Integrated Mechanobiology Research

Integrated Research Thrusts (IRTs)

IRTs focus our research on how plant and animal cells integrate mechanical cues from their microenvironment into biochemical and genomic pathways that drive cell, tissue, and organ function over multiple length and time scales.

The IRTs represent collaborative efforts of preeminent laboratories and focus on:

  • Cell-Matrix Dialogue
  • The Nucleus and Mechanical Memory
  • Tissue Mechanics in 4D

IRT 1: Cell-Matrix Dialogue

Uncovering and engineering the recursive dialogue between cells and their extracellular environment

Goal: To uncover fundamental mechanisms underlying the recursive dialogue between plant and animal cells and their cell walls or extracellular matrix (ECM). We harness this understanding to engineer the responses of plants and animals to mechanical cues generated by environmental stresses, injury, and fibrosis.

Fundamental questions include:

  • How do cells respond to mechanical stimuli that vary in length and time scales?
  • How do cells discriminate between mechanical information in their local environment and integrate information with internal and external biochemical signals?
  • Can we engineer cells and their ECM/cell walls to create desired functional outputs?

IRT 2: The Nucleus and Mechanical Memory

Designing mechanically responsive memories in DNA

Goal: To develop foundational knowledge to enable the rational design of mechanically responsive chromatin and genetic programs. With this knowledge, new technologies will be developed that can strip unwanted mechanical memories or impart new artificial ones to enable more efficacious and economically feasible cell-based therapies.

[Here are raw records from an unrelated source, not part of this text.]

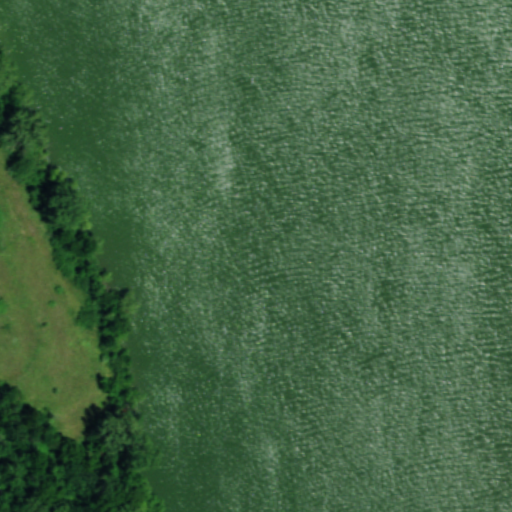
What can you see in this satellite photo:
park: (290, 239)
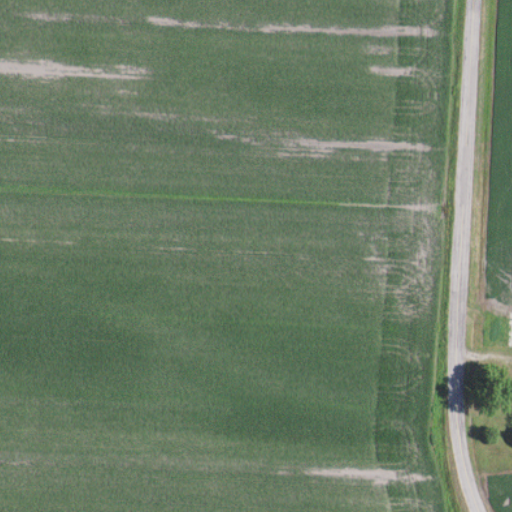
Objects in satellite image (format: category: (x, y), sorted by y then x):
road: (458, 257)
building: (498, 333)
road: (483, 357)
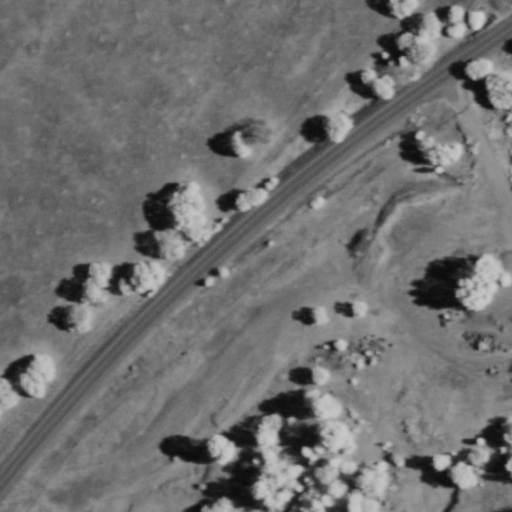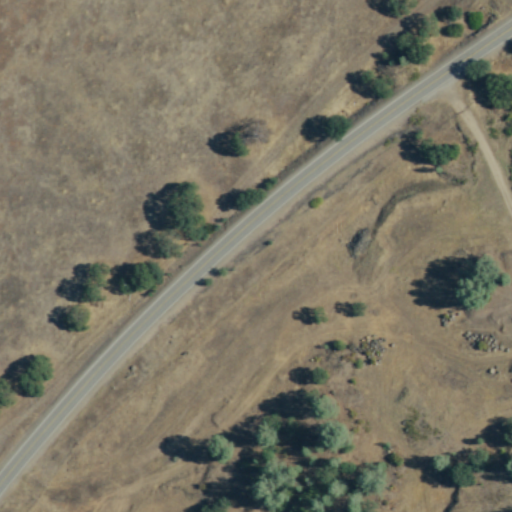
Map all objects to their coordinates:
road: (237, 230)
quarry: (412, 315)
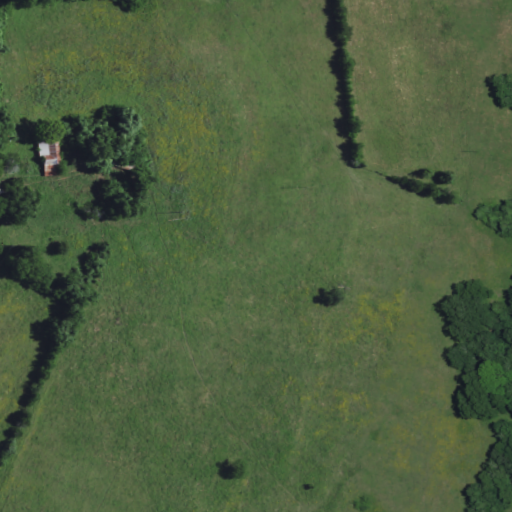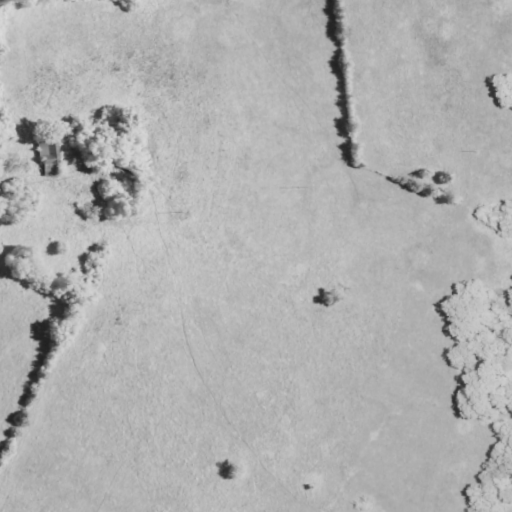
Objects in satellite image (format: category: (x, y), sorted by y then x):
building: (48, 157)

Fundamental questions include:

  • How does the spatial redistribution of epigenetic modifiers, nuclear-cytoskeletal factors, and mechanosensitive proteins within the cell enable mechanical memory?
  • How do temporal variations in the kinetics of epigenetic modifications, mechanosensitive gene expression, and protein production alter the rates of memory acquisition and degradation?
  • How do mechanical changes in nuclear structure and function, chromatin organization, and cytoskeletal remodeling alter the potential for mechanical memory and developmental output?

IRT 3: Tissue Mechanics in 4D

Pioneering the assembly of plant and animal cells into tissue-like structures and new technologies

Goal: To pioneer methods to assemble plant and animals cells into tissue-like structures and to use these platforms to gain insights into the mechanobiology of these tissues and the cells within them. These new technologies will include new synthetic materials that mimic specific extracellular matrices, fabrication and microfluidic approaches to generate biomimetic cultures that capture the structural complexity of native tissues, and new theoretical and computational approaches to model complex structures.

Fundamental questions include:

  • How do cells distinguish and respond to different types of mechanical stimuli?
  • How does the organization of cells enhance or dampen responses to mechanical forces?
  • How do cells integrate mechanical and biochemical signals to generate a coherent response?
  • How do cells responding to mechanical perturbations coordinate with neighboring cells to generate coordinated tissue-level responses?
  • Can we engineer cells or structures to dampen, amplify, or fundamentally alter how cells sense and respond to forces?